» SOURCE DATA
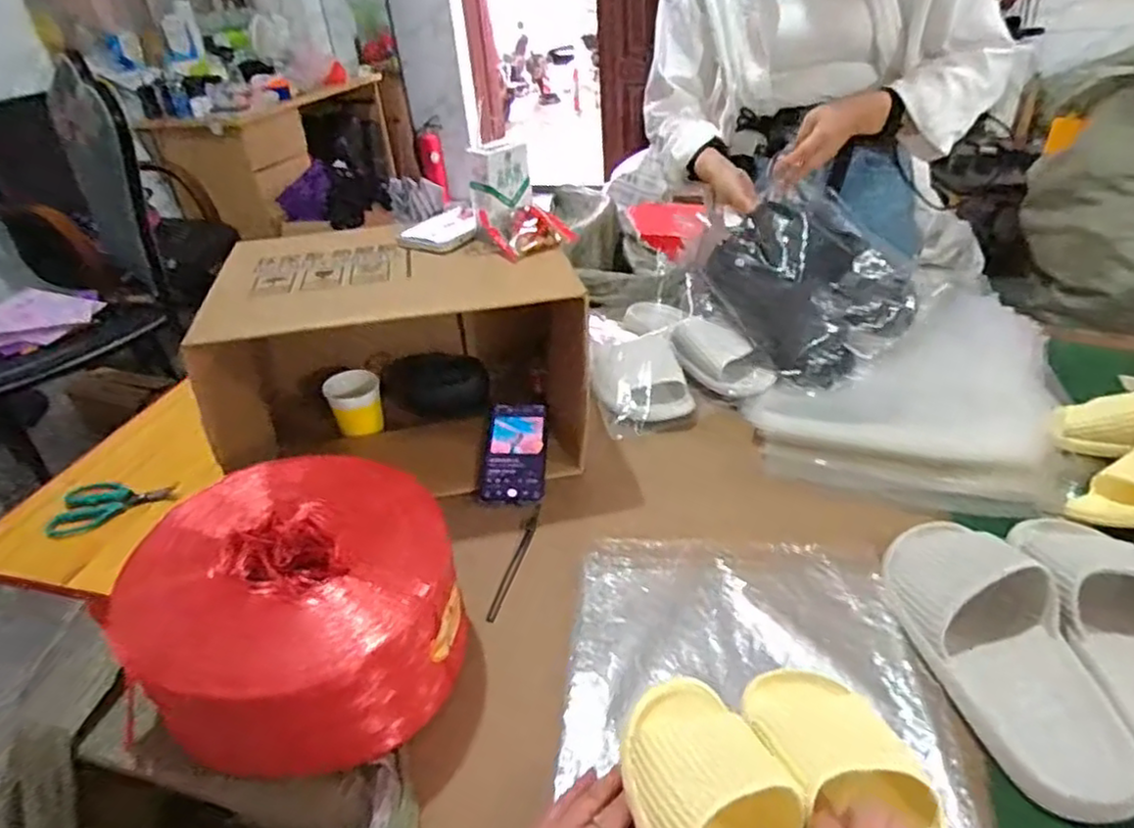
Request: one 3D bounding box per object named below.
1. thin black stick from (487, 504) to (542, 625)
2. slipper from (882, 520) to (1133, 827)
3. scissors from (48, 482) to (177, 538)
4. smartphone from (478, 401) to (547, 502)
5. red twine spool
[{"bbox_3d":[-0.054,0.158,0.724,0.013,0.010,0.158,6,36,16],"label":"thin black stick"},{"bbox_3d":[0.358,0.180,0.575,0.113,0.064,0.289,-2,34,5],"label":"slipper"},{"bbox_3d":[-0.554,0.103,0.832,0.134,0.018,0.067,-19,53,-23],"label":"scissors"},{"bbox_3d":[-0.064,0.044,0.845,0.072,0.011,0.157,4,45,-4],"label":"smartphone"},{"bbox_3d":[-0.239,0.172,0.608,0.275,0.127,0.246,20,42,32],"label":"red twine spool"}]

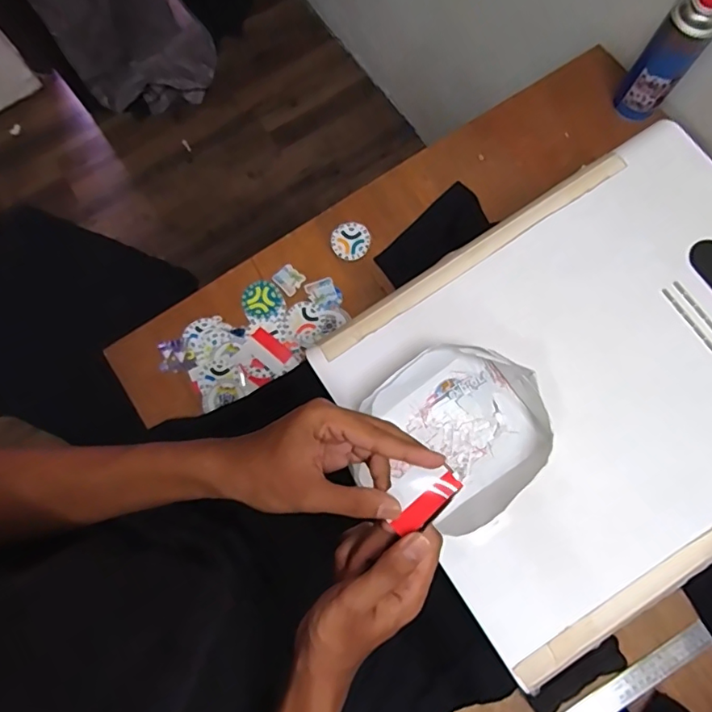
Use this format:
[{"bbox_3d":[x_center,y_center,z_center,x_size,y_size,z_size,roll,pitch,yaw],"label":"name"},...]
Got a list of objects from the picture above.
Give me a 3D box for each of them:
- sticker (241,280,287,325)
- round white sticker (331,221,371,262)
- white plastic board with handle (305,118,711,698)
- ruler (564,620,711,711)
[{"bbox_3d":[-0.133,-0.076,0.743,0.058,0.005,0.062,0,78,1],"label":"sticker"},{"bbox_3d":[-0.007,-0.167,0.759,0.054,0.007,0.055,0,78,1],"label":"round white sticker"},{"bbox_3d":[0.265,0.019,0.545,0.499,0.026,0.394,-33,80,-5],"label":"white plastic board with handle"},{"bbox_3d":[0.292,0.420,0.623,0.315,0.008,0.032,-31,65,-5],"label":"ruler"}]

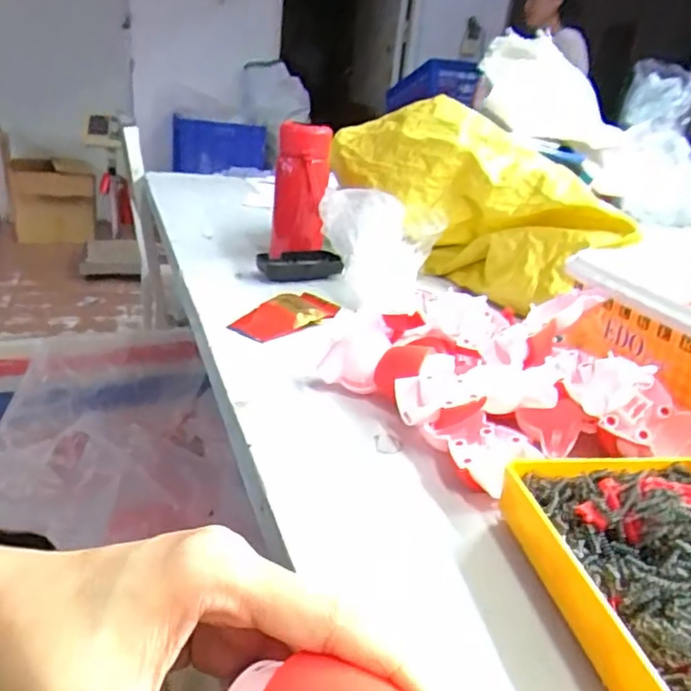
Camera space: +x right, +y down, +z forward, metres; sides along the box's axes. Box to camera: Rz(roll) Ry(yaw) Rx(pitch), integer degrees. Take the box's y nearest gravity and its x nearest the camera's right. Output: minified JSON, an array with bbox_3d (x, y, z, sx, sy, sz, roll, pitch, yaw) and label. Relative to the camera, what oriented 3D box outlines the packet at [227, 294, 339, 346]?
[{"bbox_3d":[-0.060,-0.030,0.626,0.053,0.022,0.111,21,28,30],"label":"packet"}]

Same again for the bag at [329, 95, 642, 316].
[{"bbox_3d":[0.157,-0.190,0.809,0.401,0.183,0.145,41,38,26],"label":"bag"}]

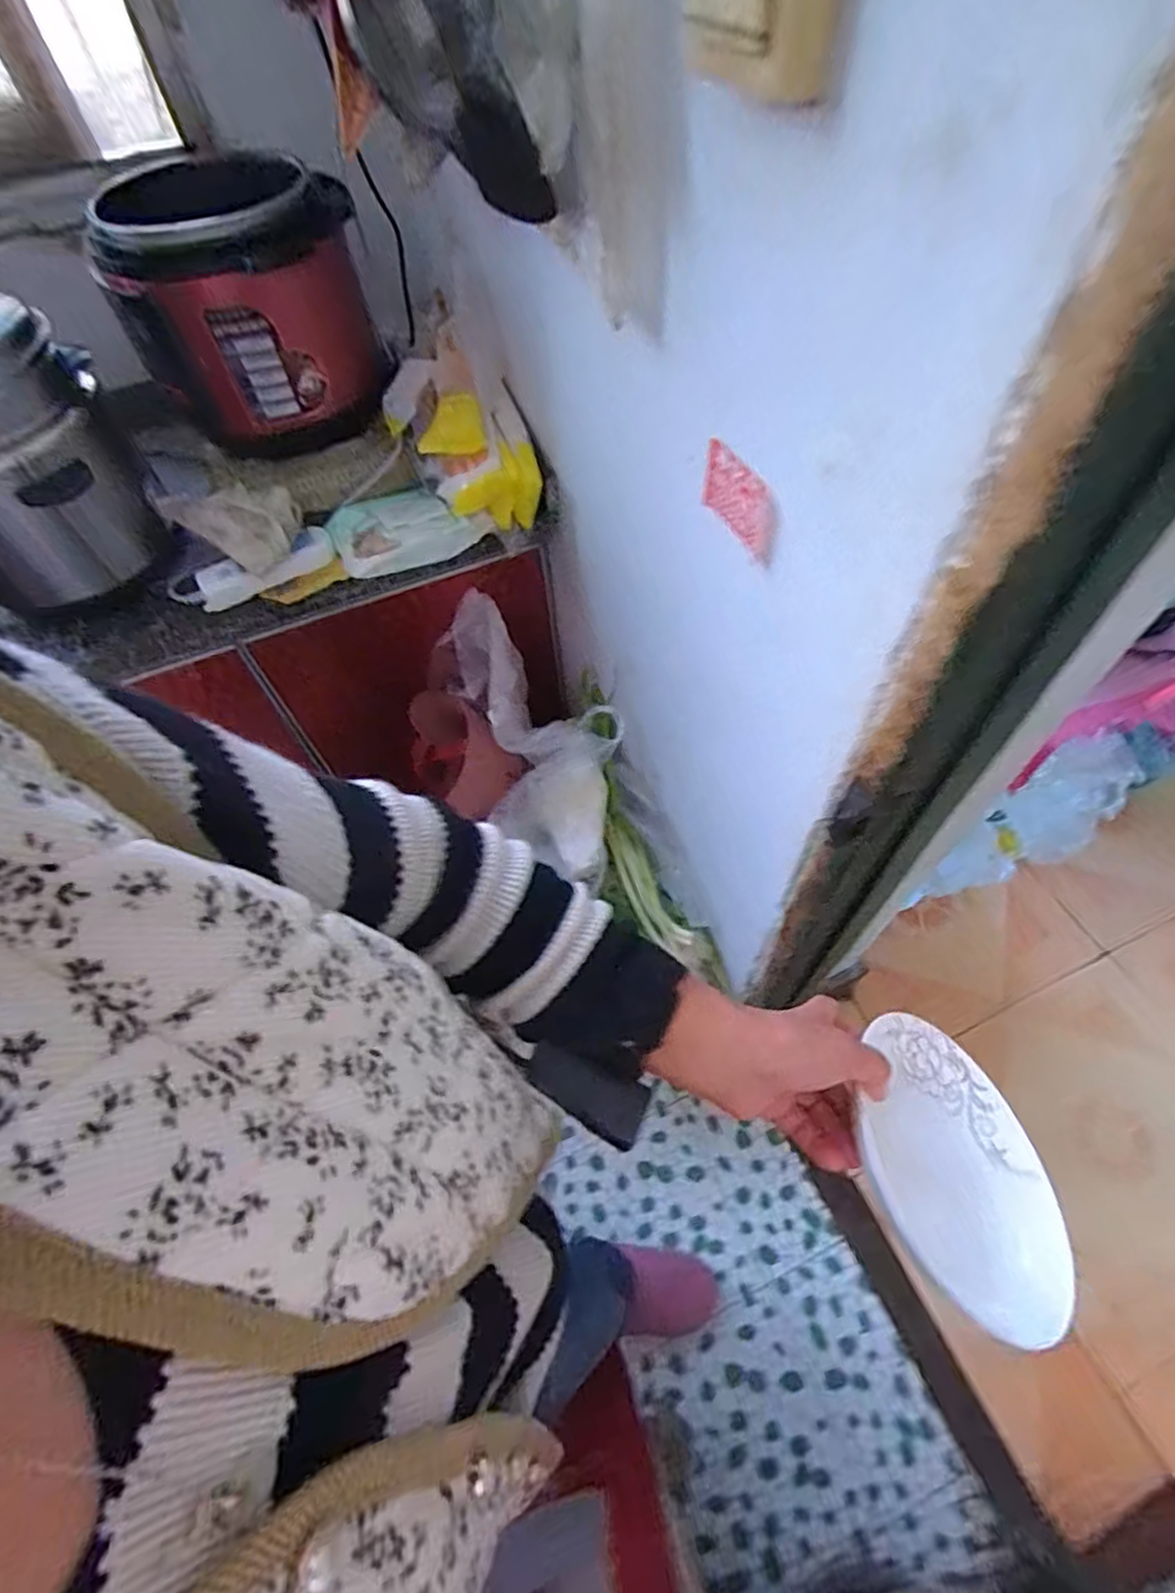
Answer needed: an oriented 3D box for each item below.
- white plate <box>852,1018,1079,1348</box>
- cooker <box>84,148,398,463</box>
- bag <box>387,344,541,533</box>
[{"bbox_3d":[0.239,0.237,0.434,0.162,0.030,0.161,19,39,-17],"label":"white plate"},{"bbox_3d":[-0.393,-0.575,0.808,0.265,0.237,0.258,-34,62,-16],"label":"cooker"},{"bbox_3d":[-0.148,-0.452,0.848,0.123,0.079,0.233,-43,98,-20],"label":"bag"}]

» WORK TASK
Could you return exactly the lines above from the line with "2. slipper from (882, 520) to (1133, 827)" to the line with "4. smartphone from (478, 401) to (547, 502)", both included, and nothing else?

» SOLUTION TO THE EXERCISE
2. slipper from (882, 520) to (1133, 827)
3. scissors from (48, 482) to (177, 538)
4. smartphone from (478, 401) to (547, 502)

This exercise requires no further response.